TO DO:
1. Answer these questions from the article on the Seminole Tribe and Hurricane Irma:
(a) How many officers from federal agencies assisted the tribe's emergency management division?
(b) In what year was the Stafford Act amended to let tribal governments request emergency and disaster help directly from the federal government?
(c) How many of the tribe's reservations does the declaration cover?
2. Retype the part of the Seminole Tribe article starting with "A employee of the Seminole Tribe's fire rescue team provides" and going on through "boil water advisory.", with no changes.

TEXT EXCERPT:

----

A employee of the Seminole Tribe's fire rescue team provides fuel to a veterans home in response to Hurricane Irma in Florida. Photo: Federal Emergency Management Agency

Seminole Tribe secures emergency declaration in response to Hurricane Irma

The Seminole Tribe is slowly getting back to normal after its communities were hit by Hurricane Irma earlier this month.

Tribal lands in southern Florida suffered widespread power outages that are gradually being resolved in the wake of the major storm. Several schools, clinics and other operations were shut down and, at one point, the reservation in Hollywood was under a boil water advisory.

But students are heading back to class and patients are once again being served as most tribal programs came back to life on Tuesday. Thanks to an emergency declaration signed by President Donald Trump, the tribe's emergency management division has been assisted by 125 officers from the Department of the Interior, the Bureau of Indian Affairs and other federal agencies.

“To be able to have the relationship with the federal government to ensure the support and safety of all Seminole Tribe of Florida reservations and our members is a testament to the relationship of two sovereign governments,” Chairman Marcellus Osceola said in a press release on Tuesday.

The September 9 declaration was made possible by a key change in federal law. Under a 2013 amendment to the Stafford Act, tribal governments can request emergency and disaster help directly from the federal government instead of relying on states.

A employee of the Seminole Tribe's fire rescue team hands out supplies in response to Hurricane Irma in Florida. Photo: Federal Emergency Management Agency

Trump's action for the Seminole Tribe was not the first to be made in connection with the law. But it was the first "emergency" declaration -- prior presidential directives for the Navajo Nation in 2013 and the Eastern Band of Cherokee Indians, also in 2013, were "disaster" declarations.

“The president’s fast response to the Seminole Tribe’s request for an emergency declaration was critical for the tribe to receive the assistance it needs to recover from the effects of Hurricane Irma,” said John Tahsuda III, a citizen of the Kiowa Tribe, who came on board as the Principal Deputy Assistant Secretary for Indian Affairs earlier this month. “By specifically asking for BIA law enforcement personnel to help relieve the Seminole tribal police officers, who have been on duty for over a week straight, the declaration allows us to move forward quickly to render such assistance and protect lives and property.”

The declaration covers the tribe's six reservations in southern Florida. It allows the tribe to receive direct federal assistance and to recover some of the costs associated with debris removal and emergency protection efforts.

Although tribal families dealt with power outages and outer hardships, the tribe's gaming enterprise was largely spared from any major damage during Hurricane Irma.

----

AVAILABLE DATA:
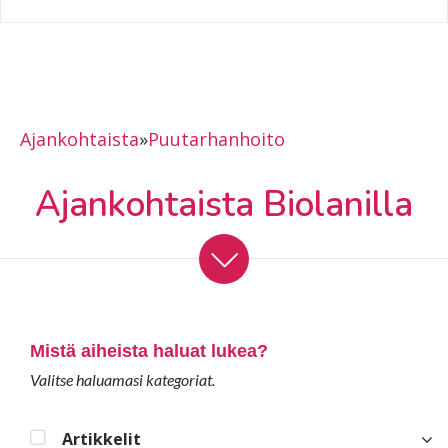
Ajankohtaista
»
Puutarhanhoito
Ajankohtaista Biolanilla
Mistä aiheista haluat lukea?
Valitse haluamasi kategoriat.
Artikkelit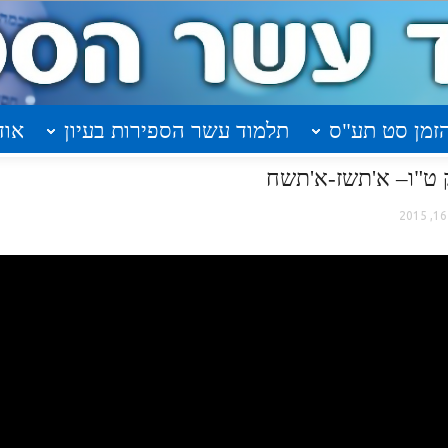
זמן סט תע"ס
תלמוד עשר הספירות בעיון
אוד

----

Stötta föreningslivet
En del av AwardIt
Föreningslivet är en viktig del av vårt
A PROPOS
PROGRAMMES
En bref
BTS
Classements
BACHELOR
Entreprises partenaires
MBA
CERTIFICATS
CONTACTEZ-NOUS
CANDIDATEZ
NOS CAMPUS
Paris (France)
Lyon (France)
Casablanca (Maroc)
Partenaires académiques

----

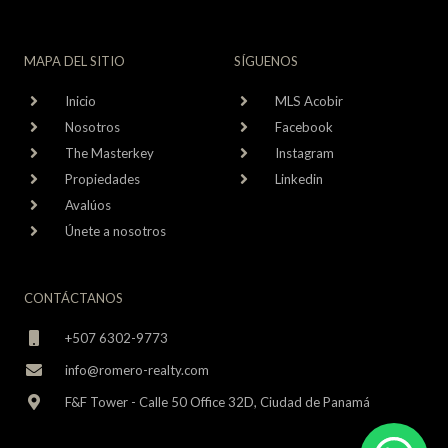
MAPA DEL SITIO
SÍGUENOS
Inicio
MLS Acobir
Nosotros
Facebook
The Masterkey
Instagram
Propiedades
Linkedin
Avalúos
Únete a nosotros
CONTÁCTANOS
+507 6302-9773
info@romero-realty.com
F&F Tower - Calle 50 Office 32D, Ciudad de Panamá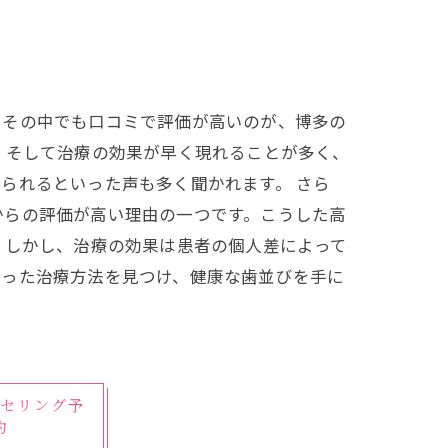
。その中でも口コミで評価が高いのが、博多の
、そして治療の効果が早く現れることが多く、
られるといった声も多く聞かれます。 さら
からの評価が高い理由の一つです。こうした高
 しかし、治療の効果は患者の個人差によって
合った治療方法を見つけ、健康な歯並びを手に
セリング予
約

----

TASK-BY-TASK OUTPUTS:
1.
(a) 125
(b) 2013
(c) Six, in southern Florida

2.
A employee of the Seminole Tribe's fire rescue team provides fuel to a veterans home in response to Hurricane Irma in Florida. Photo: Federal Emergency Management Agency

Seminole Tribe secures emergency declaration in response to Hurricane Irma

The Seminole Tribe is slowly getting back to normal after its communities were hit by Hurricane Irma earlier this month.

Tribal lands in southern Florida suffered widespread power outages that are gradually being resolved in the wake of the major storm. Several schools, clinics and other operations were shut down and, at one point, the reservation in Hollywood was under a boil water advisory.